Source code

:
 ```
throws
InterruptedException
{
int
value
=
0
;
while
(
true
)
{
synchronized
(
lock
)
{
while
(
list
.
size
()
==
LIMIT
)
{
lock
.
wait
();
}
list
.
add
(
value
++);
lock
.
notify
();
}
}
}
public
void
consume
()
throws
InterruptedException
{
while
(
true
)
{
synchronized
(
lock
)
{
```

* * *

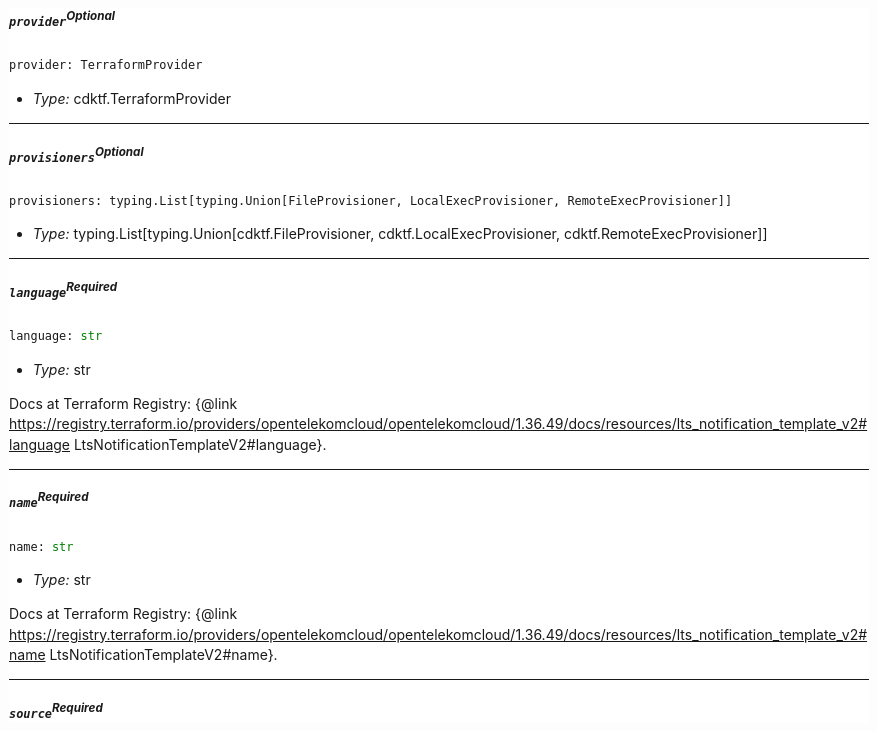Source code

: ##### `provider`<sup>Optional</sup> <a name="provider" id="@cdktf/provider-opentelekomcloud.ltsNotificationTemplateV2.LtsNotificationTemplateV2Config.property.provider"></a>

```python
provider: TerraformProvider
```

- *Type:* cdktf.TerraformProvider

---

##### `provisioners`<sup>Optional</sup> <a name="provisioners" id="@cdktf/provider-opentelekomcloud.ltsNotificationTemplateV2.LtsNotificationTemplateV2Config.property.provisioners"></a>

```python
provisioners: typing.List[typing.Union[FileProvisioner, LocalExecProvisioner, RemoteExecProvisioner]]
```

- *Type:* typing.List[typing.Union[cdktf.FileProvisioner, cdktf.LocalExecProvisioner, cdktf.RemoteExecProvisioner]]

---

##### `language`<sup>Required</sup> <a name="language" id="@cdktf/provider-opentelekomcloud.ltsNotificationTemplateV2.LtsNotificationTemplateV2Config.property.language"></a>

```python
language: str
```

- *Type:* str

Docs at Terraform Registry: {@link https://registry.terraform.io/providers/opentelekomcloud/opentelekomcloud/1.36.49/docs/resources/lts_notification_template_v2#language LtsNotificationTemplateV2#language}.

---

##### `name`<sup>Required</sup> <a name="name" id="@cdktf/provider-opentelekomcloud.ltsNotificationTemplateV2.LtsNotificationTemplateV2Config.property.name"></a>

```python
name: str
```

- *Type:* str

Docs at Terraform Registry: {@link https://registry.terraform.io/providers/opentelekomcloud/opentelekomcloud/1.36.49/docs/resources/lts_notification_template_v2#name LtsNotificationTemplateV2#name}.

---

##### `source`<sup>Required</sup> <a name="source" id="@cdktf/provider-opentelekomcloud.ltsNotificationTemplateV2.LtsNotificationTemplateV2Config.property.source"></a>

...

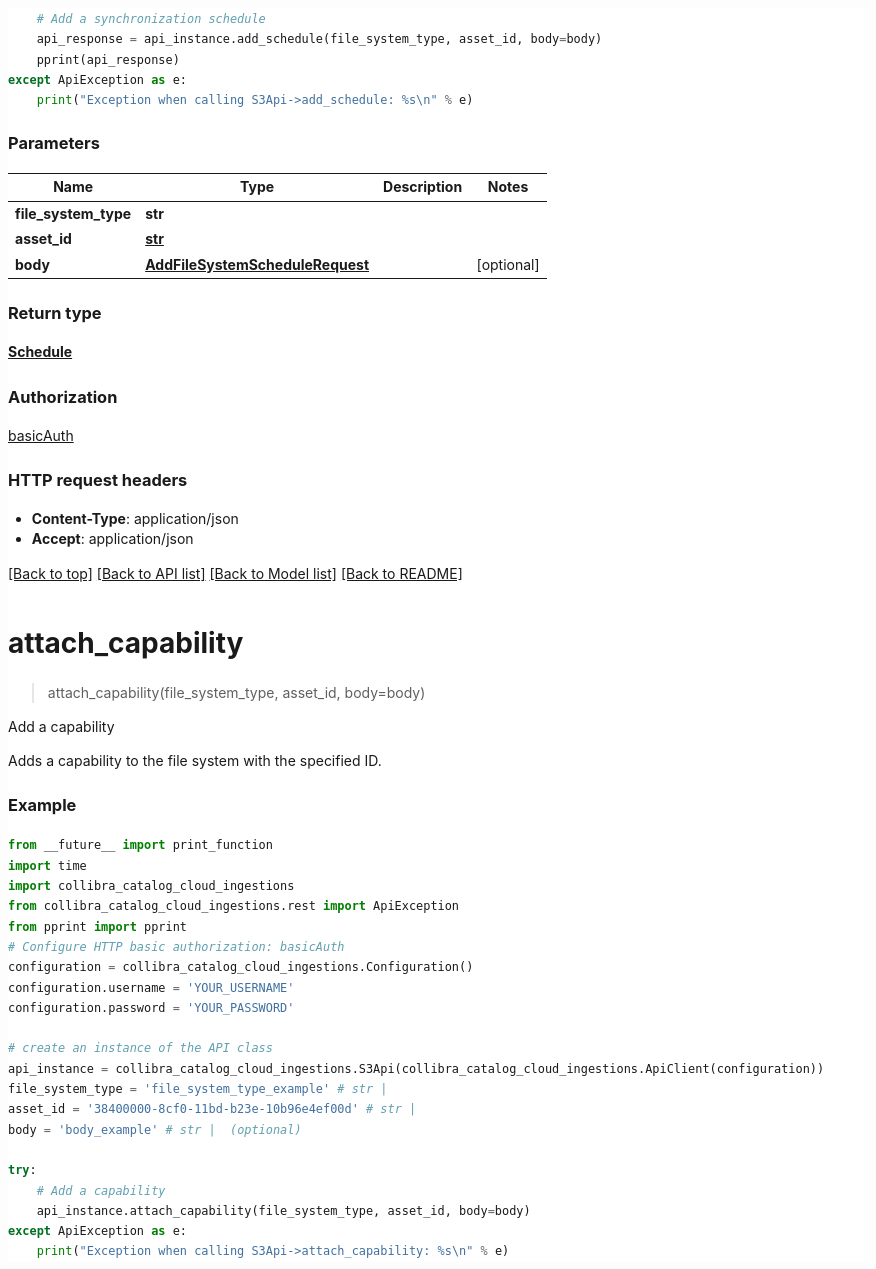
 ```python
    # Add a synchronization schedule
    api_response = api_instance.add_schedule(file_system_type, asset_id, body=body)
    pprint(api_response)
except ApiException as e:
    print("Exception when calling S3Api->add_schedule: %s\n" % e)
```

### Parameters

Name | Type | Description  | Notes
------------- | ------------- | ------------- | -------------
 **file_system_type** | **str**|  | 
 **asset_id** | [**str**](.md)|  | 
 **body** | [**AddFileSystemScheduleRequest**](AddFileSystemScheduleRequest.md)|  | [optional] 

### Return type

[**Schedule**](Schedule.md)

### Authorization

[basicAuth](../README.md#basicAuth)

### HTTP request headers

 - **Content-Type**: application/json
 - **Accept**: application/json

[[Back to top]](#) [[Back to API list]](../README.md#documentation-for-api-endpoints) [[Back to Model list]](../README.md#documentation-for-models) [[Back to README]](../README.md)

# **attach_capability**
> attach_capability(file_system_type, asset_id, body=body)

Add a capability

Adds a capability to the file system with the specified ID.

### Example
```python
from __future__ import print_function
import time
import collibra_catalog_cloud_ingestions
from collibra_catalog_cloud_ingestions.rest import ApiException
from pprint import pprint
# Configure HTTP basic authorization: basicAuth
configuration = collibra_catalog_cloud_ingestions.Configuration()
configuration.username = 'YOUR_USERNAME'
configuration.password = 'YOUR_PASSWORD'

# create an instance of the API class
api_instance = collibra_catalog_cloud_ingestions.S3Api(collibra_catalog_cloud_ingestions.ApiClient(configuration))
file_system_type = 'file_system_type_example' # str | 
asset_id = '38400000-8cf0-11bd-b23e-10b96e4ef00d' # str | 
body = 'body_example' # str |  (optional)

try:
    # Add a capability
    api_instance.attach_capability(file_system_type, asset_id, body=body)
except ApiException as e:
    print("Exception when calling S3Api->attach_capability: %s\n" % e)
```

EXERCISE
Take from the listing every line in which the word "RemoteExecProvisioner" appears.

RESULT OF THE TASK
provisioners: typing.List[typing.Union[FileProvisioner, LocalExecProvisioner, RemoteExecProvisioner]]
- *Type:* typing.List[typing.Union[cdktf.FileProvisioner, cdktf.LocalExecProvisioner, cdktf.RemoteExecProvisioner]]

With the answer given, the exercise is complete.